Your father had two names too, a name name, and then an affectionate one: “Tizzy”. How can we explain how much he was adored and why we felt that way? How can I ever feel it again?

Dear dad

It’s been a year now. I still haven’t forgiven you, but neither have I accepted your dying. I still haven’t forgiven me and it’s time to say I’m sorry. With your death you taught me something vital; it was the only time you taught me anything at all. It doesn’t matter. At the moment when life drains away, your regrets will tell you what is most important to you.
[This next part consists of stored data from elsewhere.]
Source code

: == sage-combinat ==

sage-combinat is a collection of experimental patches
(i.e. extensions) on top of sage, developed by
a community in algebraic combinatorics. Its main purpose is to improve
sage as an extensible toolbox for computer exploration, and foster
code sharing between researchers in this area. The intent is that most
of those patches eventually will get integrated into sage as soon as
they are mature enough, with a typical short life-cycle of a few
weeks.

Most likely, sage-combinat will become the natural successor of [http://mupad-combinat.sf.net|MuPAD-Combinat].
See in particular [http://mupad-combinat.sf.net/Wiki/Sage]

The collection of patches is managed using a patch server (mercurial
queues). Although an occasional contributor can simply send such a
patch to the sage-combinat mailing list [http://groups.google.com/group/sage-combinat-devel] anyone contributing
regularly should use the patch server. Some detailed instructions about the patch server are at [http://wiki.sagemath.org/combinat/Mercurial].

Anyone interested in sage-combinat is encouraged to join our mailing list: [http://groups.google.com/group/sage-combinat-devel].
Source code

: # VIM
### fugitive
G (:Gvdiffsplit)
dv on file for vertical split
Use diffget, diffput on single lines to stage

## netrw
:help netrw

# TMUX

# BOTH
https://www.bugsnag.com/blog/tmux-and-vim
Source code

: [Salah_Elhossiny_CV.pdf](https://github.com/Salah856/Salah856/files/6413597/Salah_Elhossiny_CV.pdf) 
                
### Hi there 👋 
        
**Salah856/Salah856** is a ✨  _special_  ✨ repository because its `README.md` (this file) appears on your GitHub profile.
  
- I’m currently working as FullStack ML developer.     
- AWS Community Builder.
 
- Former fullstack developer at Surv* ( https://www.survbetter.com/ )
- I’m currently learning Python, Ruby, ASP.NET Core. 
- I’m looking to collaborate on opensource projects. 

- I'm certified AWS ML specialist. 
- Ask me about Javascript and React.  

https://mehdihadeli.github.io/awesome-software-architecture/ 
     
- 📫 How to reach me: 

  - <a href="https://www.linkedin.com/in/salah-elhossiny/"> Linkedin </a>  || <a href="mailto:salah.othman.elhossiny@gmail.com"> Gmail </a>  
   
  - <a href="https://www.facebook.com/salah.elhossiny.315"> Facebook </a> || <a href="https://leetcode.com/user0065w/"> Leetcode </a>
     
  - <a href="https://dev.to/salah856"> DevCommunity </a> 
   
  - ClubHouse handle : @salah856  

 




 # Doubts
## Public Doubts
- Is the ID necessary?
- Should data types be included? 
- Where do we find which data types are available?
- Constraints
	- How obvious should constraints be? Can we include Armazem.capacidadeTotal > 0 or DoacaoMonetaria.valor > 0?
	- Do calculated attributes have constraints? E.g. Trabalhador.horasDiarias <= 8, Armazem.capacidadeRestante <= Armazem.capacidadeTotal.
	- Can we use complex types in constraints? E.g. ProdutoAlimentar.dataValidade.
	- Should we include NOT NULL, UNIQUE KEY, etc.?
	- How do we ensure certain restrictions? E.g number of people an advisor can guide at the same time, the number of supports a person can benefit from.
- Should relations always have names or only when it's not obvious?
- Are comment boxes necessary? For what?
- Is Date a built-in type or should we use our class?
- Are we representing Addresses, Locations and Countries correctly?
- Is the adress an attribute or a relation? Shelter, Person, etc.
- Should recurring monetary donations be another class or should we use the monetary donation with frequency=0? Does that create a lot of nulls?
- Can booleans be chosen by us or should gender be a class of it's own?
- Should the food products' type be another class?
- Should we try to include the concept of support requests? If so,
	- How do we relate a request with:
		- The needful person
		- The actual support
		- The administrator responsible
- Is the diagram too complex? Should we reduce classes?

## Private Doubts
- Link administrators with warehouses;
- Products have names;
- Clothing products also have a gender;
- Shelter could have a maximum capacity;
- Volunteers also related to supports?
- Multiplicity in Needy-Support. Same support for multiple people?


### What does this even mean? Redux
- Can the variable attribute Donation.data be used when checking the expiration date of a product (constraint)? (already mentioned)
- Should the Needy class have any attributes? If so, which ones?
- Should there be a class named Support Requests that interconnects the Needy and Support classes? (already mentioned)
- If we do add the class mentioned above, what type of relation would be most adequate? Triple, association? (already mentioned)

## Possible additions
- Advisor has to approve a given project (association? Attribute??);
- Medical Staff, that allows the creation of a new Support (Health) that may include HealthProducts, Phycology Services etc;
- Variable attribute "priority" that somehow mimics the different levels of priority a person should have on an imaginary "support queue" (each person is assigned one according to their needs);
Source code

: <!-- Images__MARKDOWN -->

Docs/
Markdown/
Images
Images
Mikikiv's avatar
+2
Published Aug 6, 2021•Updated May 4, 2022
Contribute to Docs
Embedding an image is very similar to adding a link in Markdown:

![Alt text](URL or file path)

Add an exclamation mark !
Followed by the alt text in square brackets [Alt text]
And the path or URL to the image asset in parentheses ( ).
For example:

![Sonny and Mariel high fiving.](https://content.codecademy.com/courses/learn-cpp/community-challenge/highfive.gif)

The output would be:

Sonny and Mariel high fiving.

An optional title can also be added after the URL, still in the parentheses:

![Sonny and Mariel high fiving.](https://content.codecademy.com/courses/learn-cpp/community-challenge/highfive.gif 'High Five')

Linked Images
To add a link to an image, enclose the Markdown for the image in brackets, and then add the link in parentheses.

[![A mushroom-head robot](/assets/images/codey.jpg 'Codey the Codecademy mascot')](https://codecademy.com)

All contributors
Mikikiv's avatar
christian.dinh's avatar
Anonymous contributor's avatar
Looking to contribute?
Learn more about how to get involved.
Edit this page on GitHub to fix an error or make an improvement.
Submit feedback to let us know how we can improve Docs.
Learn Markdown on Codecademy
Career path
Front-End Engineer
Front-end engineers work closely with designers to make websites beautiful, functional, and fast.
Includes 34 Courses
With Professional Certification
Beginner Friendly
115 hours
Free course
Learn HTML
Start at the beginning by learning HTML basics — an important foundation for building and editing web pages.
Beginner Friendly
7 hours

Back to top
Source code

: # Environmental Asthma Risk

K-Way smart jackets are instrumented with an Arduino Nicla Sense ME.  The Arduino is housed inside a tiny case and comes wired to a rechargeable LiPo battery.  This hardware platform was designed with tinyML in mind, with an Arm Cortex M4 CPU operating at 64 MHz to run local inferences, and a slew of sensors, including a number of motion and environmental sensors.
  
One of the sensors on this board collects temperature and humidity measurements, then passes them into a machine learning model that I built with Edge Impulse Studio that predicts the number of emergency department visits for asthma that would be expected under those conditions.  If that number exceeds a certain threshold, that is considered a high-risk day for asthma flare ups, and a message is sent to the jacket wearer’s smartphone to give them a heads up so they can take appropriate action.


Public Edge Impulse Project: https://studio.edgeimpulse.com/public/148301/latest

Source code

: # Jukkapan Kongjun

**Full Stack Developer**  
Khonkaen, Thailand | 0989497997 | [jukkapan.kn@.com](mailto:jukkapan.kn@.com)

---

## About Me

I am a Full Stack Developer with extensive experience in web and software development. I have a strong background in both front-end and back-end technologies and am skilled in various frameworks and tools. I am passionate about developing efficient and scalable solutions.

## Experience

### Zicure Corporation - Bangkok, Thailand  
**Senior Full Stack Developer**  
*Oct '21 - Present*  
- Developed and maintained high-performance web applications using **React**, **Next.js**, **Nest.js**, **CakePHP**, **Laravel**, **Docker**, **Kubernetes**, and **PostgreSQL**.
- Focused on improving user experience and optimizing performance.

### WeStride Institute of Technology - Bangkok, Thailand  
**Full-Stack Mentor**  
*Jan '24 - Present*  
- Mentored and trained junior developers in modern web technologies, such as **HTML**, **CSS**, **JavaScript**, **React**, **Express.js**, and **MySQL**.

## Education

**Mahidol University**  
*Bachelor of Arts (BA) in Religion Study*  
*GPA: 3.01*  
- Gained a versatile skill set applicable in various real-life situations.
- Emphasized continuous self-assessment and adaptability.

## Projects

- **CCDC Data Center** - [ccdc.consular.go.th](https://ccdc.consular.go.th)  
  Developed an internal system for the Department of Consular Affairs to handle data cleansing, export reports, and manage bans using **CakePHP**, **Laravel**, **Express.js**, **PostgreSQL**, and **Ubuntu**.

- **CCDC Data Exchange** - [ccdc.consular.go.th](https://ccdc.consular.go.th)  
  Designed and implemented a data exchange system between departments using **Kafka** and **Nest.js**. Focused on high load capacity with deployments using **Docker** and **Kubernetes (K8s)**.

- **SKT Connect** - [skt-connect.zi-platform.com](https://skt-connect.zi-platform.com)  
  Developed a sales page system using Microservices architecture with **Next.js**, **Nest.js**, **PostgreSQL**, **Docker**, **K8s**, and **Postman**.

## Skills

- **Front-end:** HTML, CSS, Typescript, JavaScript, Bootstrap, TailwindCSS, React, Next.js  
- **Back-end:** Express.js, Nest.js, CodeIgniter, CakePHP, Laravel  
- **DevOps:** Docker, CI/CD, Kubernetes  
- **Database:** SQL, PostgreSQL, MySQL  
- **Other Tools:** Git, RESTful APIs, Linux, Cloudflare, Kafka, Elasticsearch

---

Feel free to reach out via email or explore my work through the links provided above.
I am sorry that I stopped taking your calls. I am sorry that I was afraid to be honest, to sort things out between us. I stopped being brave because I thought I was being true to myself. I am sorry that I didn’t seek help, that the only time I was forced to confront my pain, it was all too much for me and I walked away with my face on fire. You took away any strength I had, because you were my father and there is nothing like love to bring you to your knees.

Maybe, just maybe, if I had loved you more, I would find it easy to love now. Maybe if I had accepted you, instead of launching a silent attack without words or movement, my hunger strike of the soul, I would be less likely to speak harshly, to criticise and to judge.

Dear dad, why did we never speak, why did you offer no guidance? How can I break through the trenches, enter enemy lines and still live to survive? The warfare we created, a battle of wills and humanity; it was driven by fear. I was afraid to love, only be to hurt again. Nowadays I am afraid to be hurt, only to be in love again.

My self-destruction is subtle, it is enacted in small ways through offering all I have and standing vulnerable and exposed in front of every man I meet, only to watch their backs as they flee the scene and feel the crushing dread of my self-imposed loneliness. This is my survival, but it is also my suicide.